Riyas Komu, cofounder and secretary of India’s Kochi-Muziris Biennale, has been accused of sexual misconduct and has temporarily stepped down from his post. Allegations against Komu first surfaced on the anonymously run Instagram account @herdsceneand on October 16. The account, which was created earlier this month, claims that it is “cutting though BS in the Indian Art world, one predator and power play, at a time.”

The accuser, a thirty-seven-year-old female artist, said that she met Komu during a studio visit in Mumbai in 2015. She claims that he invited her to Kochi, India, to discuss a potential project. After she arrived in the city, she attended an event with Komu. At the end of the evening, he walked her to her hotel, where he allegedly invited himself into her room and then began forcibly kissing her.

Komu has denied the allegations. On his own Instagram account, he wrote: “As an artist who is committed to social and political causes, I support the #MeToo movement that has disrupted the prevailing structures of authority and created ways for representing previously suppressed voices . . . I’m deeply upset that this incident has been understood and presented in this manner. However, as the person has expressed hurt, I would like here to offer my apologies and I am opening myself to the possibility of a conversation.”

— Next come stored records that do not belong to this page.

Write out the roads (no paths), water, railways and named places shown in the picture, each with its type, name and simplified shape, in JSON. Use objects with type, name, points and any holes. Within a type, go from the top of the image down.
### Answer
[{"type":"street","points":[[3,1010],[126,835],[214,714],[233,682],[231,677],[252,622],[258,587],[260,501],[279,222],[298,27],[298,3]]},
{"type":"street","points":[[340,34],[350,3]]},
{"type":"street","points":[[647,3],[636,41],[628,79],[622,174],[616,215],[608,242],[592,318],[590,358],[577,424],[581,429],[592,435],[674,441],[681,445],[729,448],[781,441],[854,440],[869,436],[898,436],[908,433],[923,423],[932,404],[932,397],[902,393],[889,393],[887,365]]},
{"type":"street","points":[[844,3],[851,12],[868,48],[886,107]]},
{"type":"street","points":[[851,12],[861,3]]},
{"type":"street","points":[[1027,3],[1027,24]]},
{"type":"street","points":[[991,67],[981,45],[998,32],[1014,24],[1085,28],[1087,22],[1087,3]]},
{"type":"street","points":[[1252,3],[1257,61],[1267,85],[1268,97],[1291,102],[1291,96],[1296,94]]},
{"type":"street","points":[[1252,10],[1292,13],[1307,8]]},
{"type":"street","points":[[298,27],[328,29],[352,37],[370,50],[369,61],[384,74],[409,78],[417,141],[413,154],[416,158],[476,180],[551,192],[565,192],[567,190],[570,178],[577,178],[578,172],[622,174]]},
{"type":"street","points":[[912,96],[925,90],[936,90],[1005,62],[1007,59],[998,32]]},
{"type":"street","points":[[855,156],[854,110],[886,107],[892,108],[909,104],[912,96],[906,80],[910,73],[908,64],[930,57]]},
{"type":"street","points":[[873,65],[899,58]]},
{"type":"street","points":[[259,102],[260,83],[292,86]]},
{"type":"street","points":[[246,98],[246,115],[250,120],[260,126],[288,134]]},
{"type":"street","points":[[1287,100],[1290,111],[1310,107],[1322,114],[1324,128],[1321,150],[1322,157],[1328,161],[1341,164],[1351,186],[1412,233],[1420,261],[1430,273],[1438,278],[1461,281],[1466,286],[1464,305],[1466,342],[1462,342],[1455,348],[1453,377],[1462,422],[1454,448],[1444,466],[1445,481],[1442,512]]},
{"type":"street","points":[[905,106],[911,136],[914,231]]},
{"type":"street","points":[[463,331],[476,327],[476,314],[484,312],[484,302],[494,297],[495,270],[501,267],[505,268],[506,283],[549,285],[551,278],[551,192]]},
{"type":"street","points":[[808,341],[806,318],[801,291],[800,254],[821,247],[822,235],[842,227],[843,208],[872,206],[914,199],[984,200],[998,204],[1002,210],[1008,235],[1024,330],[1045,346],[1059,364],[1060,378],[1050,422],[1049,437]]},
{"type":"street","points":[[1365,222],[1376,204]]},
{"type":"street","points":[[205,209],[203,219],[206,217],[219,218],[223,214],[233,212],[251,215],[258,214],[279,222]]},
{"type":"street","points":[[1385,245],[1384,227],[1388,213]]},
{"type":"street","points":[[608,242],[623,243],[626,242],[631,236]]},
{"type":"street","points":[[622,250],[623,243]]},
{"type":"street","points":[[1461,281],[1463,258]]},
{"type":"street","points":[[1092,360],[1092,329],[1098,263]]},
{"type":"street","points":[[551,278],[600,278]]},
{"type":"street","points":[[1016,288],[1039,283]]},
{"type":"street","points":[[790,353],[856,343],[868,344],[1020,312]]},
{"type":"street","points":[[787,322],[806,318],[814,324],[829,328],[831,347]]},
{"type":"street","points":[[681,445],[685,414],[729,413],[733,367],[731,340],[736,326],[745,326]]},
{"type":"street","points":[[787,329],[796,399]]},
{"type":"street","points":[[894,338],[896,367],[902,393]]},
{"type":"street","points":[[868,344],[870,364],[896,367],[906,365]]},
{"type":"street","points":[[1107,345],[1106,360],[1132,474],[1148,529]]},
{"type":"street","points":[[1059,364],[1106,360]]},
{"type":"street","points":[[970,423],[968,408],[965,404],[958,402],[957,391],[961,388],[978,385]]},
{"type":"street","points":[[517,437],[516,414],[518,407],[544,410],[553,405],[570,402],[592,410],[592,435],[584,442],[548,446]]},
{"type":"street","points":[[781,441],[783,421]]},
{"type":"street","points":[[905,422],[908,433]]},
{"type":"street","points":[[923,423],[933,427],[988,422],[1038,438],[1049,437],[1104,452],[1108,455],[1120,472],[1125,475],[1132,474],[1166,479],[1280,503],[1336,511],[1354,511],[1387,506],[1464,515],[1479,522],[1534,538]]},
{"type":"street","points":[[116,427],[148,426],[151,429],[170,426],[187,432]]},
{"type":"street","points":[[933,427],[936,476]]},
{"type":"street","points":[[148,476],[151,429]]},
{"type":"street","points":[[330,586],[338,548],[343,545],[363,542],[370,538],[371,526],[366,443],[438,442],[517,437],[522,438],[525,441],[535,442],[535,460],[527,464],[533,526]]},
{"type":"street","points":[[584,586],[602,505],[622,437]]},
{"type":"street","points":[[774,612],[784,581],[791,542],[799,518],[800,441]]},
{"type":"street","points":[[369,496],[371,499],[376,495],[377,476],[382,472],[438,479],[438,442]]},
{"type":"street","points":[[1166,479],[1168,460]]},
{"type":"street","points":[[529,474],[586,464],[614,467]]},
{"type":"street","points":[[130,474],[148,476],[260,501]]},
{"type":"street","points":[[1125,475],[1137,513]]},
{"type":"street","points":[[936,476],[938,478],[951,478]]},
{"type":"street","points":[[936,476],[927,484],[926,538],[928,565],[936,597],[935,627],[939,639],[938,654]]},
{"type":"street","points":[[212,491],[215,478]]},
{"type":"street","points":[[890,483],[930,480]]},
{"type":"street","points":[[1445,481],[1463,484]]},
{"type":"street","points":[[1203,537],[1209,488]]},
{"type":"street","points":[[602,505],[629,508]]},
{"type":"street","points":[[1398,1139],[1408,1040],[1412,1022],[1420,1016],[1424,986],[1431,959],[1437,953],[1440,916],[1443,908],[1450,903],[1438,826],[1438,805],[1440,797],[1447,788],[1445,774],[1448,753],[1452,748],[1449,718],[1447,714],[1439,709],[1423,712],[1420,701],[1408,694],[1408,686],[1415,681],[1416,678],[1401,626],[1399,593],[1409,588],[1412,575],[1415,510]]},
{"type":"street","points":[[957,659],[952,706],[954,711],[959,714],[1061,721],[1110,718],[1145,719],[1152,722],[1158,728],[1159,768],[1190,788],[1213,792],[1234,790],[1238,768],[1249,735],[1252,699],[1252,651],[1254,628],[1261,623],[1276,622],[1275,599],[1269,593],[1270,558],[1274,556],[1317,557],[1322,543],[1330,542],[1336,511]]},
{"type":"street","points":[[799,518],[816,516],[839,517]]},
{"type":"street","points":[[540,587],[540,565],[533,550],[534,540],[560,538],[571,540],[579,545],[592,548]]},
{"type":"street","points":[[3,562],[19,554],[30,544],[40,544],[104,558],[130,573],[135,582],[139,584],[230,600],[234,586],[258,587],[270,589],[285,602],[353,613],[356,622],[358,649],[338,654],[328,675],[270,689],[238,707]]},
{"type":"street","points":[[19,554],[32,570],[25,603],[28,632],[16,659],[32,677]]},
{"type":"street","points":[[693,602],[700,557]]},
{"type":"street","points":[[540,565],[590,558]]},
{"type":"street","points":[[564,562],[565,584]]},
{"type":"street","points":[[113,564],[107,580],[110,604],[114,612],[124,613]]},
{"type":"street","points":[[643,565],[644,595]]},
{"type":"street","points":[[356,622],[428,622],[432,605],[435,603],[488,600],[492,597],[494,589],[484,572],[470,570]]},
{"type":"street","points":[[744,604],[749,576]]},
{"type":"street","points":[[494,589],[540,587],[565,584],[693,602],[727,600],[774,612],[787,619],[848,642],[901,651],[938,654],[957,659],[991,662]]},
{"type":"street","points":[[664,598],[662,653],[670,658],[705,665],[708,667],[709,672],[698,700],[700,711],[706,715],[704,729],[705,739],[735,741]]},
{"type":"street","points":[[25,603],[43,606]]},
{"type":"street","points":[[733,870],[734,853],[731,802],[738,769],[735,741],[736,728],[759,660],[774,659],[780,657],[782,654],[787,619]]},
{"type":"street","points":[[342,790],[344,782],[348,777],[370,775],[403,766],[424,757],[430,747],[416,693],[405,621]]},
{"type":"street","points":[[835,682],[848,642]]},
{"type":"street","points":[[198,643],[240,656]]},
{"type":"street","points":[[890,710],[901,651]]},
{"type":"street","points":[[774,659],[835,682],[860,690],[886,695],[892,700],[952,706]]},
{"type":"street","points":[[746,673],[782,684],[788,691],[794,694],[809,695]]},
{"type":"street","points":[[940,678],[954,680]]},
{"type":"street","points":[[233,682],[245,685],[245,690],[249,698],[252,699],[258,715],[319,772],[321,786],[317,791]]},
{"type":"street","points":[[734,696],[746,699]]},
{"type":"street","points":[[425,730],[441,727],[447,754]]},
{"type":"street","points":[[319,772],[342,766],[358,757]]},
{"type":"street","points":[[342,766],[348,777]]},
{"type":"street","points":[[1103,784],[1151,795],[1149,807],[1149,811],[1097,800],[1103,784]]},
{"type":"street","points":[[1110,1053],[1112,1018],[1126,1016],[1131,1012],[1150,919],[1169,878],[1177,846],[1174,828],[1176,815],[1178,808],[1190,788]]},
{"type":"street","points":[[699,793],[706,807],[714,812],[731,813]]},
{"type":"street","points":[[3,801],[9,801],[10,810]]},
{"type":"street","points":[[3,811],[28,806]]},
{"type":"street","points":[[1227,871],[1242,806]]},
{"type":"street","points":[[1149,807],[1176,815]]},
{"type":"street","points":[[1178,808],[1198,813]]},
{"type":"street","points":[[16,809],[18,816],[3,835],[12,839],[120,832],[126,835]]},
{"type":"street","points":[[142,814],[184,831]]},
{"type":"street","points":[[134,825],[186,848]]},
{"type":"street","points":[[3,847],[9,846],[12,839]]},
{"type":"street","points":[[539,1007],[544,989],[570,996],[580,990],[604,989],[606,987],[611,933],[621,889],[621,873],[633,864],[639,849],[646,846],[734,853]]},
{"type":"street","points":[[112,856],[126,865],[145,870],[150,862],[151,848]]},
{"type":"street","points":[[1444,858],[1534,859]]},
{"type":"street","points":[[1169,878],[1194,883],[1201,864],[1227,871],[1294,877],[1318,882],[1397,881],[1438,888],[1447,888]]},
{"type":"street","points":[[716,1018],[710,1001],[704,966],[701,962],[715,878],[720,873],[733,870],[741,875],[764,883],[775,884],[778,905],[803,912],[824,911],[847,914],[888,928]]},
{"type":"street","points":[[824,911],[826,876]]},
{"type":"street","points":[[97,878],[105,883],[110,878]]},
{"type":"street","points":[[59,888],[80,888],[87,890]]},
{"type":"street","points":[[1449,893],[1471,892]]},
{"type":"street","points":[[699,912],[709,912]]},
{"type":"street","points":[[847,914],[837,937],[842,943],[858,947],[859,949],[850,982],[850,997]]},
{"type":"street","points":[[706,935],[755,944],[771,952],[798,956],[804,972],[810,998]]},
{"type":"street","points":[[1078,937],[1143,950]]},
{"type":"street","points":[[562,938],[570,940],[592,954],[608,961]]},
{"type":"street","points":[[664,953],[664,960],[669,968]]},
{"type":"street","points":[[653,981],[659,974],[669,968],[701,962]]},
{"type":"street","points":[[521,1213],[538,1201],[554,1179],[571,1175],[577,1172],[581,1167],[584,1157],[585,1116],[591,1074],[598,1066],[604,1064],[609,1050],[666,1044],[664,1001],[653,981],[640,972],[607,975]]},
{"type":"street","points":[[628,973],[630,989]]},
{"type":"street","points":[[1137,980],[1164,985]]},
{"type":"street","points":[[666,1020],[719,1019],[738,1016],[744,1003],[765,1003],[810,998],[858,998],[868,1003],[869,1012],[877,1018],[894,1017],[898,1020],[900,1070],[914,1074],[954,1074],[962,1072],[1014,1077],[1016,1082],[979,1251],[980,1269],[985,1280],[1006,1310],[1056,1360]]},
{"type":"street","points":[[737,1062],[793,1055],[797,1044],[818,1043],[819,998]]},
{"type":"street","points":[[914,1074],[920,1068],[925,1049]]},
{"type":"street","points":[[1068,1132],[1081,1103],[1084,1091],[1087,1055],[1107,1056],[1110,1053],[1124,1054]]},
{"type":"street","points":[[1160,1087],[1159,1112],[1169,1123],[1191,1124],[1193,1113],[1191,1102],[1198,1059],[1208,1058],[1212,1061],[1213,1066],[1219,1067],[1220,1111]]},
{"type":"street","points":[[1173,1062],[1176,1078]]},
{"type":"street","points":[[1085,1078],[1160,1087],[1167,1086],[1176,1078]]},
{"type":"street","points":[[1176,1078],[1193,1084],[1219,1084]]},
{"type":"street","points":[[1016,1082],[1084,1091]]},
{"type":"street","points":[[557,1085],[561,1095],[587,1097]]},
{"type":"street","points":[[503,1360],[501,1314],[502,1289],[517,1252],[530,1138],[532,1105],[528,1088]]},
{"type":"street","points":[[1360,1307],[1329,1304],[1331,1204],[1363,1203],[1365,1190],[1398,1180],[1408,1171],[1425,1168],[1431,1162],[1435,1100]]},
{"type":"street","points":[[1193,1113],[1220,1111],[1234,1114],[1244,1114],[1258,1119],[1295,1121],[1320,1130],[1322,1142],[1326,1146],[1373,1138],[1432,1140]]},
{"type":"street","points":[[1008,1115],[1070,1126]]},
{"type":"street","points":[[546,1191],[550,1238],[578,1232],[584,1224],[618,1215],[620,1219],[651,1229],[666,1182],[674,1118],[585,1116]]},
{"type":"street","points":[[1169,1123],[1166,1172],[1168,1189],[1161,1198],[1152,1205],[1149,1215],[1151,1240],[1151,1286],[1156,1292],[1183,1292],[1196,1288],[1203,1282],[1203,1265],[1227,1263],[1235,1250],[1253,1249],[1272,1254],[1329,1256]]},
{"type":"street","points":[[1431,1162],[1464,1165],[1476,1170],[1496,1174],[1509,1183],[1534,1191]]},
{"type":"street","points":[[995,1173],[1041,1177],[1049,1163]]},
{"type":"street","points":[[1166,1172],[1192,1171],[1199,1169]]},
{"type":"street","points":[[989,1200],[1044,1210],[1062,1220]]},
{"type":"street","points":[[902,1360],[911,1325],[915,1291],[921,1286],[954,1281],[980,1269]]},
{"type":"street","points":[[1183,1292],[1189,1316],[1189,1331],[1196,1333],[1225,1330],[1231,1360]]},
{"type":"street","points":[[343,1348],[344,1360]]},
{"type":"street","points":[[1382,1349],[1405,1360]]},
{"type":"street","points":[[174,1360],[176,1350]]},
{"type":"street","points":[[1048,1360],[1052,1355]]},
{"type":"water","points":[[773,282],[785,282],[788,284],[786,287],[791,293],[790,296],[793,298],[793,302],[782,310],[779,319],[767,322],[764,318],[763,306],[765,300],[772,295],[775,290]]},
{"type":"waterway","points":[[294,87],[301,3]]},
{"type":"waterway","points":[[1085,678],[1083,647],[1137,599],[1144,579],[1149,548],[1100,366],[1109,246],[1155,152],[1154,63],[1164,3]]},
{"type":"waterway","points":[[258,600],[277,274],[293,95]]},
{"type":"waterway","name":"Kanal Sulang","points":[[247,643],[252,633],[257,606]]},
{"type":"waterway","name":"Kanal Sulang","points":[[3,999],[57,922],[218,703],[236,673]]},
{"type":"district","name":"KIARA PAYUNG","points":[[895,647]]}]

The Kochi Biennale Foundation also issued a statement addressing the accusations. In a joint statement, members of the event’s managing committee said that while there has been no formal complaint against Komu, “we are collectively committed to ensuring zero tolerance to any harassment or misconduct, and have decided to constitute a committee to inquire into this matter.” They added that Komu will not be returning “till the matter is resolved.” “The Kochi Biennale Foundation is responsible for the safety and security of its community, and will take all measures to ensure this as we work together in making the Biennale.”


Anita Dube, curator of the upcoming 2018 edition of the Kochi-Muziris Biennale, which opens in December, issued a statement on the controversey surrounding Komu and the Kochi Biennale Foundation’s pending investigation. It reads: 

“This is in response to the disturbing allegation of sexual harassment against Riyas Komu, Secretary, KBF [Kochi Biennale Foundation], on social media. There is an atmosphere of misogyny prevailing unchallenged in most institutions led by men, KBF being no exception.

As the first woman curator, I take the issue of women’s empowerment i.e. Feminism, seriously. It informs my curatorial deliberations and I try to practice what I preach.

Purushamedhavitwam [Patriarchy], has gone about the business of using women’s bodies, their labour, their intelligence to further its own causes. This is what Feminism as a radical consciousness has been questioning.

The MeToo Movement is part of this questioning. Its a flood and the flood gates have been opened. What was considered (for centuries) the perks of masculinity, is being called out today as totally unacceptable to women, as a violation of their human rights. I stand in complete solidarity, salute those who are brave enough to put their name at stake, support those who are disempowered and remain anonymous.

In Riyas Komu stepping down, the Kochi Biennale Foundation has taken remedial action, and begun the process of structural change, taking into consideration suggestions from the employees and the curatorial team.

I take this as an opportunity for everyone to reflect and contribute to the strengthening of KBF. Institutions are hard to build; it would be foolish to pull one down, and wiser to turn a mirror to its face.”